D’après le site Web du gouvernement des États-Unis sur la Journée de la Terre (http://www.earthday.gov), « la Journée de la Terre est le moment de célébrer les progrès que nous avons accomplis et de concevoir de nouvelles visions pour accélérer l’amélioration en matière d’environnement ». La même page nous informe que « l’administration Bush vise à obtenir des résultats significatifs : de l’eau et de l’air plus purs, et des terres et des habitats naturels plus sains ». Sans prétendre au génie littéraire de Swift, nous aimerions compléter à sa manière ces étonnantes déclarations.

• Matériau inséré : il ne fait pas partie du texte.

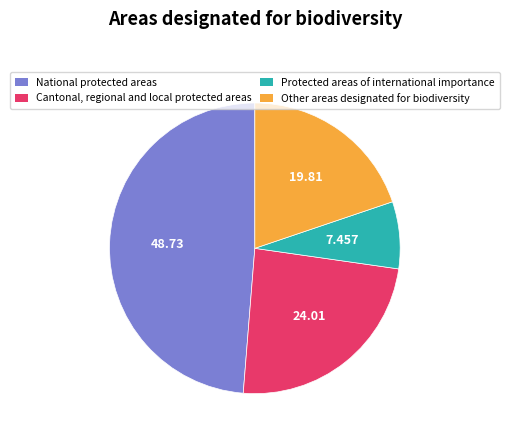

How many segments does this pie chart have?

4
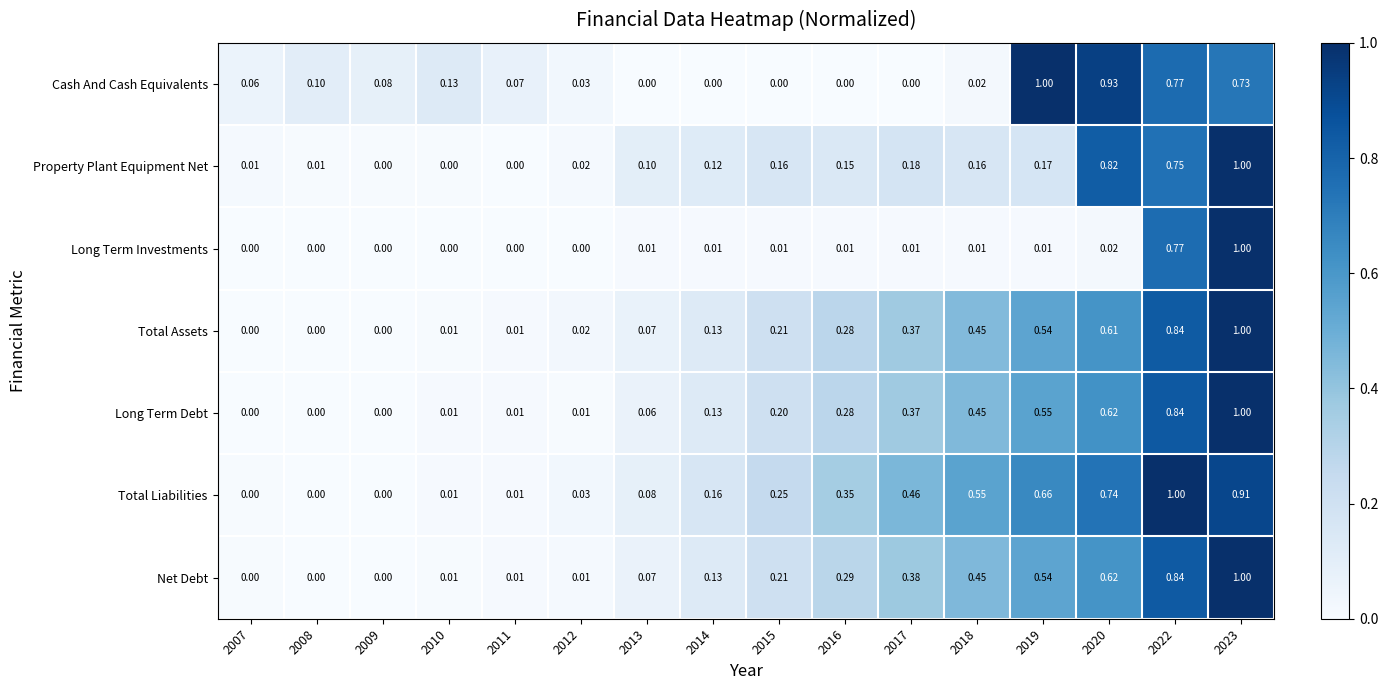

Count the number of categories in the chart.

16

Pour commencer nous aimerions dire que, de toute évidence, il faut célébrer les progrès accomplis dans les dernières décennies grâce aux sages orientations des entreprises qui gouvernent les Etats-Unis. Bien des forêts sombres et menaçantes ont été éliminées pour permettre aux rayons du soleil d’atteindre le sol. Nombre d’espèces animales dangereuses ou tout simplement inutiles ont été condamnées à l’extinction. L’eau s’est vue enrichie, gratuitement, de fortes doses de produits chimiques très chers. La nuit, les peuples des forêts s’éclairent maintenant à la lumière des torchères des sociétés pétrolières. Les terres boisées sont strictement protégées contre les peuples autochtones et les communautés qui menacent les entreprises forestières, les industries minières, les sociétés de plantation, les compagnies d’élevage de crevettes et d’autres entreprises respectueuses de l’environnement.

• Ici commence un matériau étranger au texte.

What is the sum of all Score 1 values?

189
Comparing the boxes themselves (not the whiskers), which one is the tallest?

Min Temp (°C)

L’amélioration de l’environnement a été, elle aussi, une véritable réussite et ce qui semblait impossible est devenu vrai. Par exemple, il semblait utopique de vouloir modifier le climat de la Terre ; pourtant, les difficultés ont été surmontées et nous pouvons maintenant nous féliciter d’avoir devant nous un avenir bien plus chaleureux. Faire monter le niveau de la mer était perçu comme impossible par les pessimistes mais, comme d’habitude, les entreprises qui gouvernent les États-Unis ont prouvé qu’ils avaient tort. Dans les années à venir, au lieu de vivre dans de vastes continents, quelques heureux mortels pourront habiter de petites îles tropicales paradisiaques – autrefois les sommets les plus hauts de ces mêmes continents que l’eau aura couverts – à l’ombre des palmiers génétiquement modifiés.

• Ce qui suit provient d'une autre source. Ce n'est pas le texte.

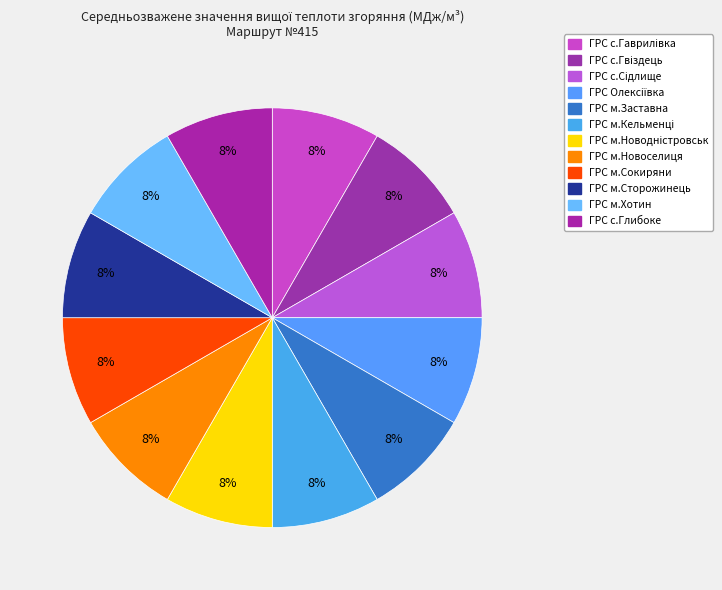

Which category has the smallest portion of the pie?

ГРС Олексіївка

Quant à l’adoption de « nouvelles visions », elle s’est réalisée avec succès ; le cas du pétrole en est l’exemple. Pour changer le climat et faire monter le niveau de la mer il faut brûler beaucoup de pétrole. Malheureusement, la plupart du pétrole se trouve à l’extérieur des frontières des États-Unis. Suivant la vision ancienne, les entreprises devaient contrôler les gouvernements des pays riches en pétrole, lesquels n’étaient pas toujours disposés à collaborer de bon coeur. La nouvelle vision rend les choses plus faciles : il suffit d’occuper les pays riches en pétrole pour les empêcher d’utiliser des armes de destruction massive.

À l’instar de Jonathan Swift, nous aimerions faire une « Modeste proposition pour éviter que les entreprises qui sont derrière le gouvernement des États-Unis soient un fardeau pour leur pays et pour les autres et pour les rendre utiles au public ». La proposition est très simple : il suffit que ces entreprises et que toutes les multinationales du même genre soient condamnées à l’extinction.